Config (env-driven, all COPILOT_MS_LEARN_* prefixed)

Key Default Purpose
COPILOT_MS_LEARN_ENABLED false Master switch. When false, the tool is not registered.
COPILOT_MS_LEARN_MCP_URL https://learn.microsoft.com/api/mcp MCP endpoint. Override only for testing / proxying.
COPILOT_MS_LEARN_REQUEST_TIMEOUT_SECONDS 20.0 Per-call timeout.
COPILOT_MS_LEARN_MAX_RESULTS 5 Hard cap on chunks per call.

Grounding implications

Phase 1 introduces doc_type="external" into the DocType taxonomy but does not change the grounding policy.

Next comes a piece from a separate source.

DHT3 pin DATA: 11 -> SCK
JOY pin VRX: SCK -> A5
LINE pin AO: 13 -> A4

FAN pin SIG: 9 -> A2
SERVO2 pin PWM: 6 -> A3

External chunks are returned to the agent as additional context, but the existing min_grounded_chunks gate still requires ≥ N local hits. Phase 2 will optionally count external chunks toward the gate with stricter quality criteria.

Failure model

The tool is supplemental, not required. Network failures, timeouts, and MCP schema drift surface as ToolInvocationError rather than propagating. The agent loop catches the error, logs it as a degraded step, and continues with the local context it already retrieved.

Alternatives considered

Alternative Why not
Index a snapshot of Microsoft Learn into Azure AI Search alongside the local corpus. Snapshot goes stale immediately; doubling the index cost; rebuilding requires a custom Microsoft Learn export pipeline.
Build a custom HTTP wrapper over the Microsoft Learn search REST API. The MCP server is the official, supported surface; building a parallel client invents technical debt and forfeits the standardised tool envelope.
Embed direct LLM calls to a search-capable model (e.g., Bing Search API). Mixes search and generation; loses the deterministic citation surface the rest of the Copilot relies on; harder to attribute.

Consequences

Positive

  • Copilot can answer Azure platform questions that the csa-inabox corpus doesn't cover, with citations linking to learn.microsoft.com.
  • Zero indexing cost — external retrieval is live.
  • Tool architecture stays uniform: MS Learn looks like any other read-class tool to the agent loop.
  • Microsoft maintains the source; no need to track stale snapshots.

Negative

  • Adds a network dependency on learn.microsoft.com to the answer path. Mitigated by timeout + supplemental-not-required failure model.
  • External chunks have different quality characteristics from local docs; the grounding policy needs Phase-2 tuning to use them well.
  • Phase 1 ships the tool but does not yet wire it into default_registry automatically when the flag is set — that wiring step is the first task in Phase 2 to avoid bundling behaviour changes with the tool addition itself.